Speaking Volumes: R. A. Fisher's The Genetical Theory of Natural Selection

December 12, 1997

I was standing in the Cambridge genetics department office in 1958 when R. A. Fisher's secretary handed him his pre-publication copies of the Dover edition of The Genetical Theory of Natural Selection. "Hmph," said Fisher at his first sight of the pattern on the cover. "It looks like a book by Hogben." Lancelot Hogben, author of Mathematics for the Million and Science for the Citizen, was a scourge of Fisher and his statistical methods.

A few weeks later I asked him: "Why is it that in herd animals where dominant males monopolise the mating, natural selection has not adjusted the sex ratio accordingly?" He replied: "Go and read The Genetical Theory." So I bought a copy, at 15 shillings. Thus began my study of one of the great scientific books of the century.

It has borne the brunt of my studies over the past 40 years, and still there are surprises. I have only recently discovered that Fisher's treatment of natural selection and the sex ratio, which is celebrated as the prime example in evolutionary biology of a game-theoretic argument, can be traced to the first edition of Darwin's The Descent of Man. Fisher had the second edition, from which Darwin had removed the argument, but not before it had been taken up by continental writers, whence it came to Fisher's attention.

The first passage I marked with my undergraduate pen is in the preface: "No practical biologist interested in sexual reproduction would be led to work out the detailed consequences experienced by organisms having three or more sexes; yet what else should he do if he wishes to understand why the sexes are, in fact, always two?" Nowadays, however, I would mark the opening sentence: "Natural selection is not evolution." Next, my pen was at work in chapter 2, "The fundamental theorem of natural selection". "Why?" makes its plaintive appearance in the margin in my youthful hand. What trouble this theorem caused in its first 60 years. Half the world's mathematical geneticists burnt their fingers on it, and only those who expressed a cautious optimism that one day we might understand it have escaped.
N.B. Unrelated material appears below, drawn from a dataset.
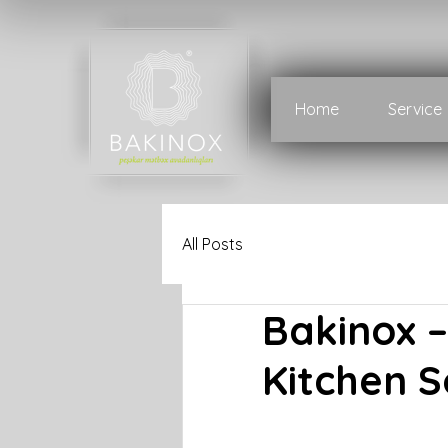
Home
Service
All Posts
Bakinox 
Kitchen S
It seems so simple now that it has been fathomed.

At the end of the chapter I marked, in red, a passage new to the 1958 edition, where Fisher stresses the theme of the book, that it is individual, not group, selection that drives evolution, the theme G. C. Williams, W.D. Hamilton, R. Dawkins and others have turned into the received wisdom of evolutionary biology.
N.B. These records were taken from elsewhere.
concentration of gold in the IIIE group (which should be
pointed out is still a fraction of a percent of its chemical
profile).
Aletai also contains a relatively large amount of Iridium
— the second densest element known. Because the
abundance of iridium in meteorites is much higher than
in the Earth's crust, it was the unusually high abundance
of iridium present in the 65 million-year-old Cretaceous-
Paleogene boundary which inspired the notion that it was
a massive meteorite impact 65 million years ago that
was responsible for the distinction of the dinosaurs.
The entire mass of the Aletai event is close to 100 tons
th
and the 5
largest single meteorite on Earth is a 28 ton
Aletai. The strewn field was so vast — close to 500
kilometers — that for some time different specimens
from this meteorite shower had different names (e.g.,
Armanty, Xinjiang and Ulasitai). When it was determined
The discussion on natural selection and the sex ratio comes in chapter 6, and my attempts to understand it led to my first paper in mathematical genetics in 1960 when, with W.F. Bodmer, I created the mathematics that Fisher had so inconsiderately left out. Little did we then know that we had been beaten to it by 75 years by C. Dusing of Jena, whose book was in the departmental library all along.

At its original publication J. B. S. Haldane thought The Genetical Theory "brilliant", Sewall Wright thought it "certain to take rank as one of the major contributions to the theory of evolution" and the Russian mathematician A. M. Kolmogorov referred to it as "das wundervolle Buch" for its invention of stochastic diffusion theory. For me, it is the book that for 40 years has proved an inexhaustible store of intellectual riches, linking my world to Darwin and On The Origin of Species through Fisher and Leonard Darwin, Charles's fourth son and Fisher's mentor, to whom the book is dedicated, "In gratitude for the encouragement given to the author during the last 15 years".

A.W.F. Edwards is reader in biometry, University of Cambridge.